The model is licensed with a [CreativeML Open RAIL-M license](https://huggingface.co/spaces/CompVis/stable-diffusion-license). The authors claim no rights on the outputs you generate, you are free to use them and are accountable for their use which must not go against the provisions set in this license. The license forbids you from sharing any content that violates any laws, produce any harm to a person, disseminate any personal information that would be meant for harm, spread misinformation and target vulnerable groups. You can modify and use the model for commercial purposes, but a copy of the same use restrictions must be included. For the full list of restrictions please [read the license](https://huggingface.co/spaces/CompVis/stable-diffusion-license) .

## Model overview

`AltDiffusion-m9` is a multimodal, multilingual diffusion model developed by BAAI. It is based on the Stable Diffusion architecture and has been trained on the [WuDao](https://data.baai.ac.cn/details/WuDaoCorporaText) and [LAION](https://huggingface.co/datasets/ChristophSchuhmann/improved_aesthetics_6plus) datasets. The model uses a bilingual [AltCLIP-m9](https://github.com/FlagAI-Open/FlagAI/tree/master/examples/AltCLIP/README.md) text encoder, allowing it to generate high-quality images from prompts in multiple languages. Compared to the original Stable Diffusion model, AltDiffusion-m9 retains most of the capabilities while also demonstrating improved performance in certain areas.

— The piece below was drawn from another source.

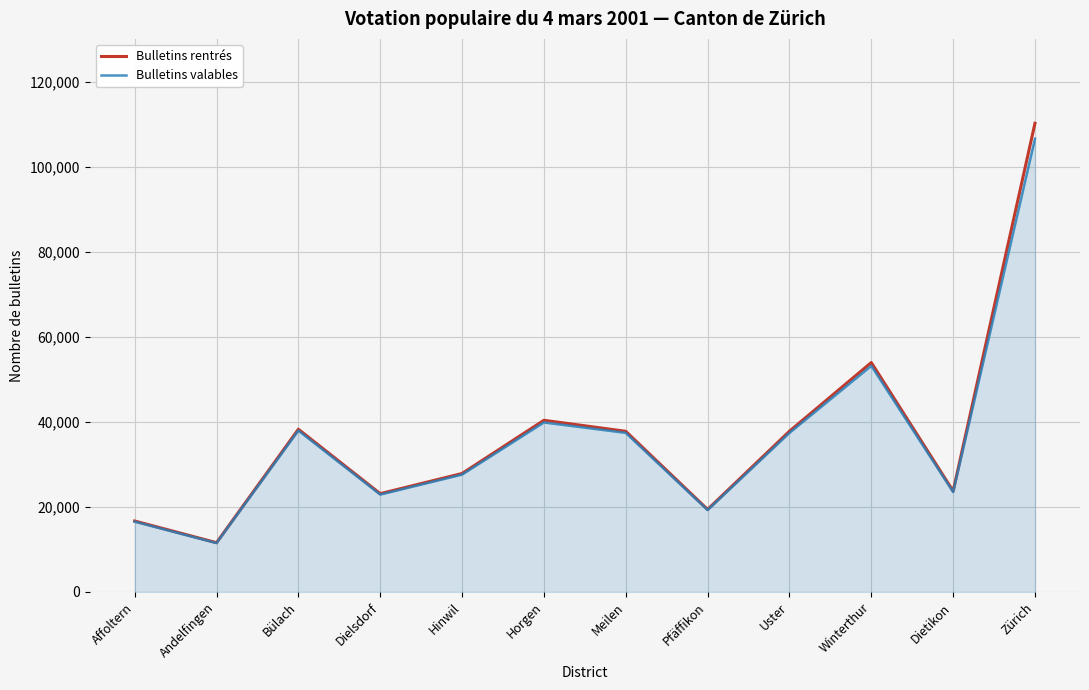

What is the spread (max minus min) of values at Hinwil?

258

## Model inputs and outputs

### Inputs
- **Text prompts**: AltDiffusion-m9 accepts text prompts as input, which can be in multiple languages. The model uses a bilingual text encoder to process the prompts and generate corresponding images.

### Outputs
- **Generated images**: The model outputs high-quality, photorealistic images based on the input text prompts. The images can depict a wide range of subjects, from realistic scenes to more abstract and imaginative compositions.

## Capabilities

AltDiffusion-m9 is a powerful text-to-image generation model that can create detailed and visually striking images from a variety of prompts. The model's multilingual capabilities allow it to generate high-quality images from prompts in languages other than English, making it a valuable tool for users with diverse linguistic backgrounds.

## What can I use it for?

The versatility of AltDiffusion-m9 makes it suitable for a wide range of applications, including:

- **Creative projects**: Designers, artists, and content creators can use the model to generate unique and inspiring visuals for their work.
- **Multilingual applications**: The model's language-agnostic capabilities make it useful for developing applications that cater to global audiences.
- **Educational tools**: Educators can leverage the model to create engaging educational materials and visualizations for their students.
- **Research and development**: Researchers working on generative AI models or image synthesis can use AltDiffusion-m9 as a baseline or starting point for their experiments.

## Things to try

One interesting aspect of AltDiffusion-m9 is its ability to generate high-quality images from prompts in multiple languages. Try experimenting with prompts in different languages, such as Chinese, Japanese, or Spanish, and observe how the model responds. You can also try combining the model with other tools, such as text-to-speech or natural language processing, to create more immersive and interactive experiences.

Another interesting approach is to use AltDiffusion-m9 for image-to-image translation tasks, where you can provide the model with an existing image and a text prompt to generate a new, transformed image. This could be useful for tasks like photo editing, artistic style transfer, or even image-based storytelling.